Only if you also hold a Sapphire Preferred or Sapphire Reserve. The Freedom Unlimited earns Chase Ultimate Rewards points, but standalone these points can only be redeemed as cash back at 1¢ per point. With a Sapphire card on your account, the same points become fully transferable to 14 partners including United, Hyatt, Air Canada Aeroplan, and Singapore KrisFlyer at 1:1.
Does the Freedom Unlimited count against Chase 5/24?
Yes. The Freedom Unlimited is a personal credit card, so applying for it counts as one of your 5 cards in the last 24 months under Chase’s 5/24 rule. If you’re planning to apply for higher-value Chase cards (Sapphire Preferred, Reserve, Ink Business Preferred), sequence those applications first to avoid getting locked out.
Can I product change my Freedom Unlimited to a Sapphire card later?
Yes, after holding the card for at least one year. Chase typically allows product changes between cards in the same product line (Freedom Unlimited ↔ Freedom Flex) and from Freedom cards to Sapphire cards. Note: product changes don’t trigger welcome bonuses on the new card, so most points travelers prefer separate applications. If you anticipate needing to product-change, do it strategically — for example, downgrading a Sapphire Preferred back to a Freedom Unlimited after extracting value to avoid the annual fee while preserving the credit line.
Why is the Freedom Unlimited’s welcome bonus so small?
Because it’s a no-annual-fee card. Issuers calibrate welcome bonuses against the expected revenue from cardholders — premium cards with $300-800 annual fees can afford to offer 60K-175K point bonuses because they recoup costs through the fee. No-fee cards offer smaller welcome bonuses but pay them out forever via earning rates. Over a 5-year holding period, the Freedom Unlimited’s ongoing earning typically exceeds the value of a premium card’s larger welcome bonus.

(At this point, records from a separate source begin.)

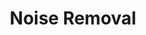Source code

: ---
title: "Noise Removal"

categories: ['']

tags: ['Noise', 'Removal']

arwords: 'إزالة التشويشات'

arexps: []

enwords: ['Noise Removal']

enexps: []

arlexicons: 'ز'

enlexicons: 'N'

authors: ['Ruqayya Roshdy']

translators: ['']

citations: 'تطبيقات الذكاء الاصطناعي في خدمة اللغة العربية'

sources: 'مركز الملك عبدالله بن عبدالعزيز الدولي لخدمة اللغة العربية'

word: "true"

slug: ""
---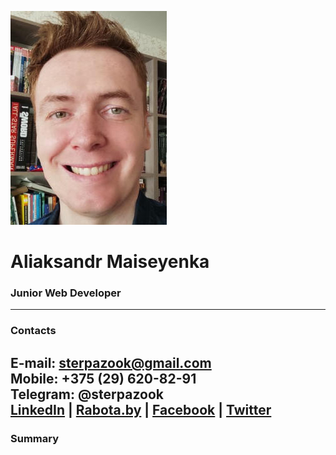 ![applicant's photo](/pics/am-photo.jpg "Aliaksandr Maiseyenka")
# Aliaksandr Maiseyenka
### Junior Web Developer
------------
### Contacts
**E-mail:** sterpazook@gmail.com\
**Mobile:** +375 (29) 620-82-91\
**Telegram:** @sterpazook\
[LinkedIn](https://www.linkedin.com/in/%D0%B0%D0%BB%D0%B5%D0%BA%D1%81%D0%B0%D0%BD%D0%B4%D1%80-%D0%BC%D0%BE%D0%B8%D1%81%D0%B5%D0%B5%D0%BD%D0%BA%D0%BE-395a42243 "Aliaksandr Maiseyenka") | [Rabota.by](https://rabota.by/applicant/resumes/view?resume=49525750ff09ea1ed50039ed1f56426d594446 "Aliaksandr Maiseyenka") | [Facebook](https://www.facebook.com/alexander.moiseyenko "Aliaksandr Maiseyenka") | [Twitter](https://www.twitter.com/sterpazook "sterpazook")
------------
### Summary

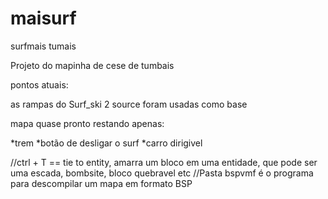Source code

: # maisurf
surfmais tumais

Projeto do mapinha de cese de tumbais


pontos atuais:

as rampas do Surf_ski 2 source foram usadas como base

mapa quase pronto restando apenas:

*trem
*botão de desligar o surf
*carro dirigivel



//ctrl + T == tie to entity, amarra um bloco em uma entidade, que pode ser uma escada, bombsite, bloco quebravel etc
//Pasta bspvmf é o programa para descompilar um mapa em formato BSP



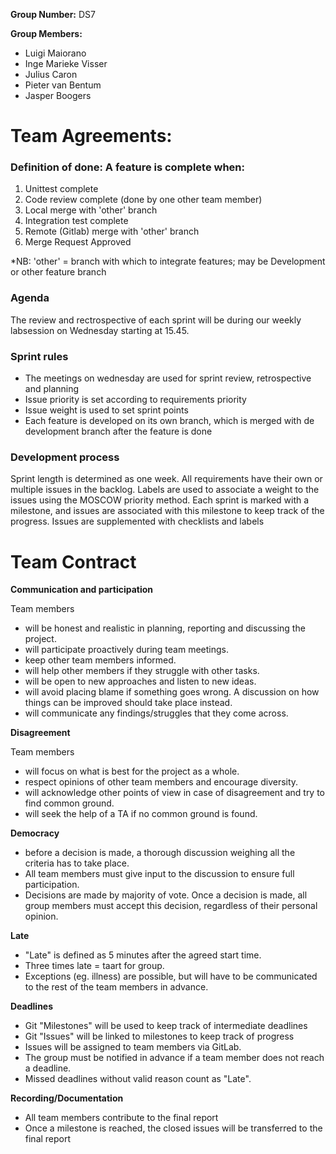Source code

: **Group Number:** DS7

**Group Members:**

*	Luigi Maiorano
*	Inge Marieke Visser
*	Julius Caron
*	Pieter van Bentum
*	Jasper Boogers

# Team Agreements:
### Definition of done: A feature is complete when:
1. Unittest complete
2. Code review complete (done by one other team member)
3. Local merge with 'other' branch 
4. Integration test complete
5. Remote (Gitlab) merge with 'other' branch
6. Merge Request Approved

*NB: 'other' = branch with which to integrate features; may be Development or other feature branch

### Agenda
The review and rectrospective of each sprint will be during our weekly labsession on Wednesday starting at 15.45. 

### Sprint rules
* The meetings on wednesday are used for sprint review, retrospective and planning
* Issue priority is set according to requirements priority
* Issue weight is used to set sprint points
* Each feature is developed on its own branch, which is merged with de development branch after the feature is done


### Development process
Sprint length is determined as one week. All requirements have their own or multiple issues in the backlog.
Labels are used to associate a weight to the issues using the MOSCOW priority method.
Each sprint is marked with a milestone, and issues are associated with this milestone to keep track of the progress.
Issues are supplemented with checklists and labels

# Team Contract


**Communication and participation**

Team members
*	will be honest and realistic in planning, reporting and discussing the project.
*	will participate proactively during team meetings.
*	keep other team members informed.
*	will help other members if they struggle with other tasks.
*	will be open to new approaches and listen to new ideas.
*	will avoid placing blame if something goes wrong. A discussion on how things can be improved should take place instead.
*	will communicate any findings/struggles that they come across.

**Disagreement**

Team members
*	will focus on what is best for the project as a whole.
*	respect opinions of other team members and encourage diversity.
*	will acknowledge other points of view in case of disagreement and try to find common ground.
*	will seek the help of a TA if no common ground is found.

**Democracy**

*	before a decision is made, a thorough discussion weighing all the criteria has to take place.
*	All team members must give input to the discussion to ensure full participation.
*	Decisions are made by majority of vote. Once a decision is made, all group members must accept this decision, regardless of their personal opinion.

**Late**

*	"Late" is defined as 5 minutes after the agreed start time.
*	Three times late = taart for group. 
*	Exceptions (eg. illness) are possible, but will have to be communicated to the rest of the team members in advance.


**Deadlines**

*   Git "Milestones" will be used to keep track of intermediate deadlines
*   Git "Issues" will be linked to milestones to keep track of progress
*   Issues will be assigned to team members via GitLab.
*   The group must be notified in advance if a team member does not reach a deadline.
*   Missed deadlines without valid reason count as "Late".

**Recording/Documentation**

*   All team members contribute to the final report
*   Once a milestone is reached, the closed issues will be transferred to the final report  



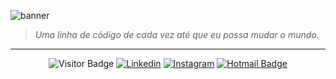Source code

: ![banner](https://user-images.githubusercontent.com/64603070/194763225-b1dae45f-ea9b-4bc1-a28e-0f9b2cab4b38.gif)

> *Uma linha de código de cada vez até que eu possa mudar o mundo.*

<hr/>
<div align="center">

![Visitor Badge](https://visitor-badge.glitch.me/badge?page_id=arimariojesus.arimariojesus&right_color=0D0D0D&left_color=060606&left_text=👀)
[![Linkedin](https://img.shields.io/badge/-LinkedIn-060606?style=flat&labelColor=0D0D0D&logo=Linkedin&Color=white)](https://www.linkedin.com/in/arimario-jesus/)
[![Instagram](https://img.shields.io/badge/-Instagram-060606?style=flat&labelColor=0D0D0D&logo=instagram&logoColor=white)](https://www.instagram.com/codeeveryday365)
[![Hotmail Badge](https://img.shields.io/badge/-Hotmail-060606?style=flat&labelColor=0D0D0D&logo=Microsoft-Outlook&Color=white)](mailto:arimario.jesus@hotmail.com)

</div>
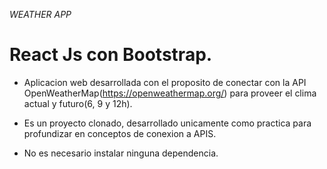 *WEATHER APP*

# React Js con Bootstrap.

* Aplicacion web desarrollada con el proposito de conectar con la API OpenWeatherMap(https://openweathermap.org/) para proveer el clima actual y futuro(6, 9 y 12h).

* Es un proyecto clonado, desarrollado unicamente como practica para profundizar en conceptos de conexion a APIS.

* No es necesario instalar ninguna dependencia.
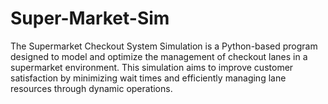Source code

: # Super-Market-Sim
The Supermarket Checkout System Simulation is a Python-based program designed to model and optimize the management of checkout lanes in a supermarket environment. This simulation aims to improve customer satisfaction by minimizing wait times and efficiently managing lane resources through dynamic operations.
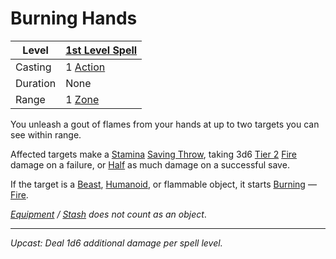 # Burning Hands

| Level    | [1st Level Spell](1st%20Level%20Spells.md)                            |
| -------- | --------------------------------------------------------------------- |
| Casting  | 1 [Action](../../../../Game%20Procedures/Core%20Procedures/Action.md) |
| Duration | None                                                                  |
| Range    | 1 [Zone](../../../../Game%20Procedures/Core%20Procedures/Zone.md)     |

You unleash a gout of flames from your hands at up to two targets you can see within range.

Affected targets make a [Stamina](../../../../Player%20Characters/Attributes/Stamina.md) [Saving Throw](../../../Spellcasting/Saving%20Throw.md), taking 3d6 [Tier 2](../../../../Game%20Procedures/Combat/Damage/Damage%20Tiers/Tier%202.md) [Fire](../../../../Game%20Procedures/Combat/Damage/Damage%20Types/Fire.md) damage on a failure, or [Half](../../../../Game%20Procedures/Core%20Procedures/Half.md) as much damage on a successful save.

If the target is a [Beast](../../../../Resources%20for%20GMs/Creature%20Types/Beast.md), [Humanoid](../../../../Resources%20for%20GMs/Creature%20Types/Humanoid.md), or flammable object, it starts [Burning](../../../../Game%20Procedures/Conditions/Burning.md) — [Fire](../../../../Game%20Procedures/Combat/Damage/Damage%20Types/Fire.md).

*[Equipment](../../../../Player%20Characters/Inventory/Equipment.md) / [Stash](../../../../Player%20Characters/Inventory/Stash.md) does not count as an object*.

---
*Upcast: Deal 1d6 additional damage per spell level.*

Is the Freedom Unlimited good for international travel?
No — avoid it abroad. The 3% foreign transaction fee makes it inappropriate for international spending. For travel outside the U.S., use the Sapphire Preferred, Venture X, or any other no-foreign-transaction-fee card. Use the Freedom Unlimited for domestic spending only.
What’s the best welcome bonus history on this card?
The Freedom Unlimited’s welcome bonus has remained relatively stable over the past several years — typically $200 after $500 minimum spend, sometimes elevated with additional 5% bonuses on specific categories (currently gas for the first year). Unlike premium cards, dramatic elevated offers (50K+ points) are rare on this card. Don’t wait for an unusually elevated bonus — the standard offer is the offer.